Shashi
Shashi

Reputation: 2185

How to manage mod_wsgi logs in apache?

I am working on flask application and i have used mod_wsgi and Apache to host the flask app. I have setup the logging in app it, but i observe that there are same logs are getting written in apache/logs/error.log like

[wsgi:error] ... BACK TO THE BROWSER
[wsgi:error] ... Selected records from table 
[wsgi:error] ... mod_wsgi (pid=1654): Exception occurred processing WSGI script '/tmp/mod_wsgi-localhost:8000:0/htdocs/'.
[wsgi:error] ... ID 1123 Inserted in table

Due to this error.log is getting polluted with wsgi:error and apache errors its getting difficult to analyse the log file.

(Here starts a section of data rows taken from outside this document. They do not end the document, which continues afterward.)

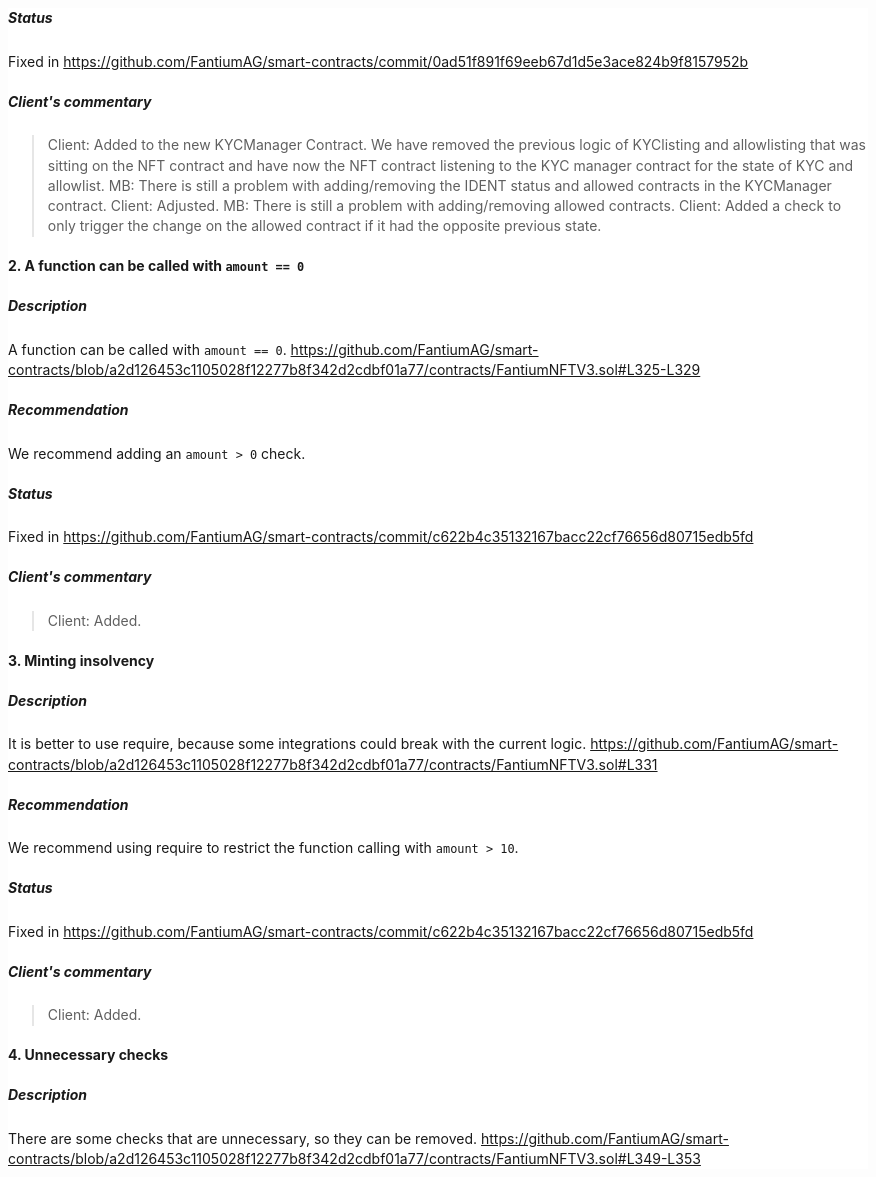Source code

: ##### Status
Fixed in https://github.com/FantiumAG/smart-contracts/commit/0ad51f891f69eeb67d1d5e3ace824b9f8157952b

##### Client's commentary
> Client: Added to the new KYCManager Contract. We have removed the previous logic of KYClisting and allowlisting that was sitting on the NFT contract and have now the NFT contract listening to the KYC manager contract for the state of KYC and allowlist.
> MB: There is still a problem with adding/removing the IDENT status and allowed contracts in the KYCManager contract.
> Client: Adjusted.
> MB: There is still a problem with adding/removing allowed contracts.
> Client: Added a check to only trigger the change on the allowed contract if it had the opposite previous state.


#### 2. A function can be called with `amount == 0`
##### Description
A function can be called with `amount == 0`.
https://github.com/FantiumAG/smart-contracts/blob/a2d126453c1105028f12277b8f342d2cdbf01a77/contracts/FantiumNFTV3.sol#L325-L329

##### Recommendation
We recommend adding an `amount > 0`  check.

##### Status
Fixed in https://github.com/FantiumAG/smart-contracts/commit/c622b4c35132167bacc22cf76656d80715edb5fd

##### Client's commentary
> Client: Added.


#### 3. Minting insolvency
##### Description
It is better to use require, because some integrations could break with the current logic.
https://github.com/FantiumAG/smart-contracts/blob/a2d126453c1105028f12277b8f342d2cdbf01a77/contracts/FantiumNFTV3.sol#L331

##### Recommendation
We recommend using require to restrict the function calling with `amount > 10`.

##### Status
Fixed in https://github.com/FantiumAG/smart-contracts/commit/c622b4c35132167bacc22cf76656d80715edb5fd

##### Client's commentary
> Client: Added. 


#### 4. Unnecessary checks
##### Description
There are some checks that are unnecessary, so they can be removed.
https://github.com/FantiumAG/smart-contracts/blob/a2d126453c1105028f12277b8f342d2cdbf01a77/contracts/FantiumNFTV3.sol#L349-L353
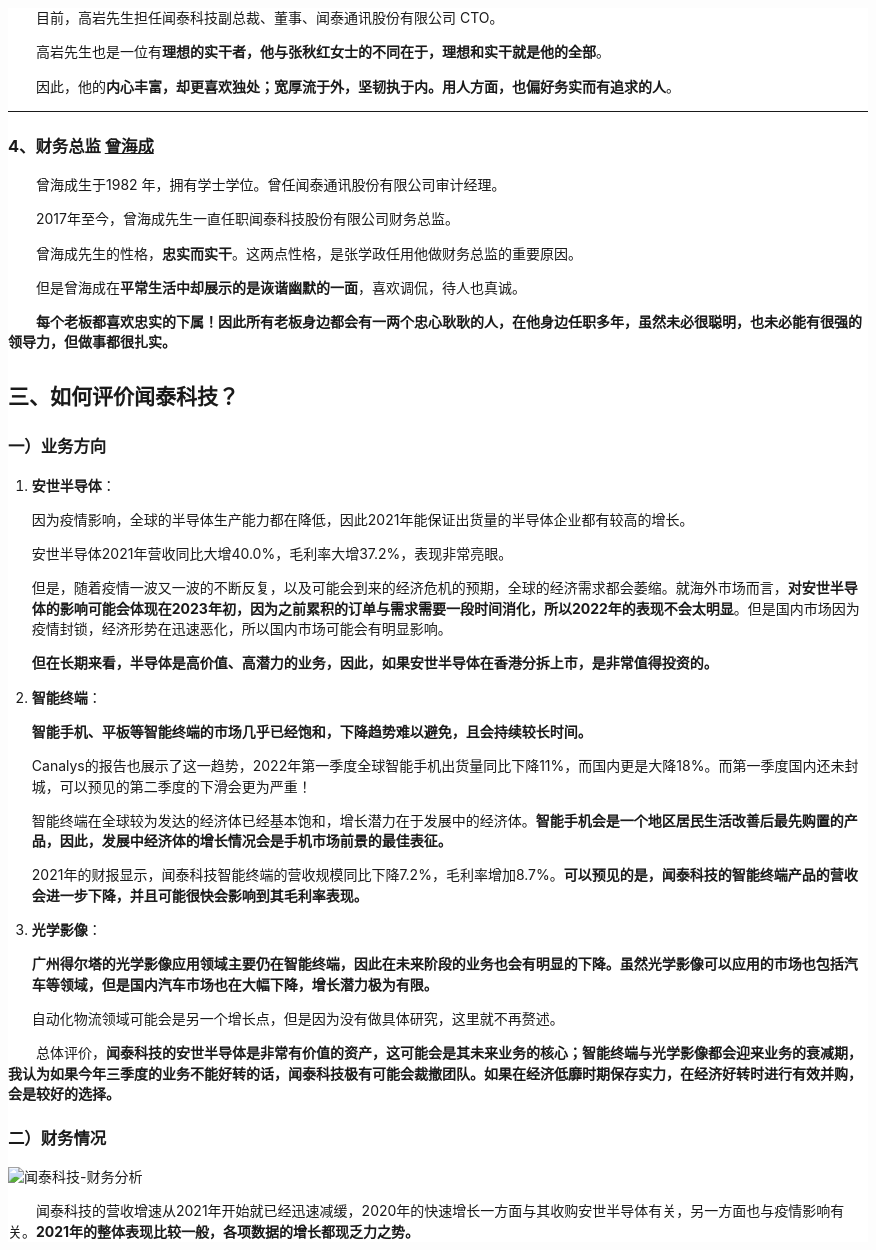 &emsp;&emsp;目前，高岩先生担任闻泰科技副总裁、董事、闻泰通讯股份有限公司 CTO。

&emsp;&emsp;高岩先生也是一位有**理想的实干者，他与张秋红女士的不同在于，理想和实干就是他的全部**。

&emsp;&emsp;因此，他的**内心丰富，却更喜欢独处；宽厚流于外，坚韧执于内。用人方面，也偏好务实而有追求的人**。

---

### 4、财务总监  [曾海成](https://fastly.jsdelivr.net/gh/kewtgh/PicSunflowers@main/img/2022/曾海成-1.jpg)

&emsp;&emsp;曾海成生于1982 年，拥有学士学位。曾任闻泰通讯股份有限公司审计经理。

&emsp;&emsp;2017年至今，曾海成先生一直任职闻泰科技股份有限公司财务总监。

&emsp;&emsp;曾海成先生的性格，**忠实而实干**。这两点性格，是张学政任用他做财务总监的重要原因。

&emsp;&emsp;但是曾海成在**平常生活中却展示的是诙谐幽默的一面**，喜欢调侃，待人也真诚。

&emsp;&emsp;**每个老板都喜欢忠实的下属！因此所有老板身边都会有一两个忠心耿耿的人，在他身边任职多年，虽然未必很聪明，也未必能有很强的领导力，但做事都很扎实。**

## 三、如何评价闻泰科技？

### 一）业务方向

1. **安世半导体**：

   因为疫情影响，全球的半导体生产能力都在降低，因此2021年能保证出货量的半导体企业都有较高的增长。

   安世半导体2021年营收同比大增40.0%，毛利率大增37.2%，表现非常亮眼。

   但是，随着疫情一波又一波的不断反复，以及可能会到来的经济危机的预期，全球的经济需求都会萎缩。就海外市场而言，**对安世半导体的影响可能会体现在2023年初，因为之前累积的订单与需求需要一段时间消化，所以2022年的表现不会太明显**。但是国内市场因为疫情封锁，经济形势在迅速恶化，所以国内市场可能会有明显影响。

   **但在长期来看，半导体是高价值、高潜力的业务，因此，如果安世半导体在香港分拆上市，是非常值得投资的。**

2. **智能终端**：

   **智能手机、平板等智能终端的市场几乎已经饱和，下降趋势难以避免，且会持续较长时间。**

   Canalys的报告也展示了这一趋势，2022年第一季度全球智能手机出货量同比下降11%，而国内更是大降18%。而第一季度国内还未封城，可以预见的第二季度的下滑会更为严重！

   智能终端在全球较为发达的经济体已经基本饱和，增长潜力在于发展中的经济体。**智能手机会是一个地区居民生活改善后最先购置的产品，因此，发展中经济体的增长情况会是手机市场前景的最佳表征。**

   2021年的财报显示，闻泰科技智能终端的营收规模同比下降7.2%，毛利率增加8.7%。**可以预见的是，闻泰科技的智能终端产品的营收会进一步下降，并且可能很快会影响到其毛利率表现。**

3. **光学影像**：

   **广州得尔塔的光学影像应用领域主要仍在智能终端，因此在未来阶段的业务也会有明显的下降。虽然光学影像可以应用的市场也包括汽车等领域，但是国内汽车市场也在大幅下降，增长潜力极为有限。**

   自动化物流领域可能会是另一个增长点，但是因为没有做具体研究，这里就不再赘述。

&emsp;&emsp;总体评价，**闻泰科技的安世半导体是非常有价值的资产，这可能会是其未来业务的核心；智能终端与光学影像都会迎来业务的衰减期，我认为如果今年三季度的业务不能好转的话，闻泰科技极有可能会裁撤团队。如果在经济低靡时期保存实力，在经济好转时进行有效并购，会是较好的选择。**

### 二）财务情况

![闻泰科技-财务分析](https://fastly.jsdelivr.net/gh/kewtgh/PicSunflowers@main/img/2022/闻泰科技-财务分析.png)

&emsp;&emsp;闻泰科技的营收增速从2021年开始就已经迅速减缓，2020年的快速增长一方面与其收购安世半导体有关，另一方面也与疫情影响有关。**2021年的整体表现比较一般，各项数据的增长都现乏力之势。**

Is their any way to stop getting written wsgi.errors in error.log files or may we way to redirect these specific logs to seperate log files ?

Upvotes: 1

Views: 12664

Answers (2)

Y.Wang
Y.Wang

Reputation: 23

First, you should add ErrorLog within the VirtualHost, Then you should use flask.logging.default_handler to log your message.

And be careful that if your request application does not exist in your threadLocal environment, flask will use std.strerr to log the message, and this will due to the message be cached by the main log instead of VirtualHost log.

Upvotes: 0

FlipperPA
FlipperPA

Reputation: 14361

I typically add an ErrorLog to my VirtualHost. Here's an example Apache VirtualHost I use:

<VirtualHost *:443>

  ServerName yourservername.com
  ErrorLog /home/yourusername/apache_errors.log

  WSGIDaemonProcess yourproject-https python-home=/home/yourusername/.virtualenvs/yourproject
  WSGIScriptAlias /yourproject /var/www/html/yourproject/yourproject/wsgi.py process-group=yourproject-https application-group=yourproject-https
  WSGIProcessGroup yourproject-https
  Alias /yourproject/static/ /var/www/html/yourproject/static/

  SSLENGINE on 

  SSLCertificateFile /etc/pki/tls/certs/localhost.crt
  SSLCertificateKeyFile /etc/pki/tls/private/localhost.key
  SSLCipherSuite ALL:!ADH:!EXPORT:!SSLv2:RC4+RSA:+HIGH:+MEDIUM:+LOW
  SSLProtocol all -SSLv2
</VirtualHost>

Would that do the trick? You can choose a path other than your home directory, of course.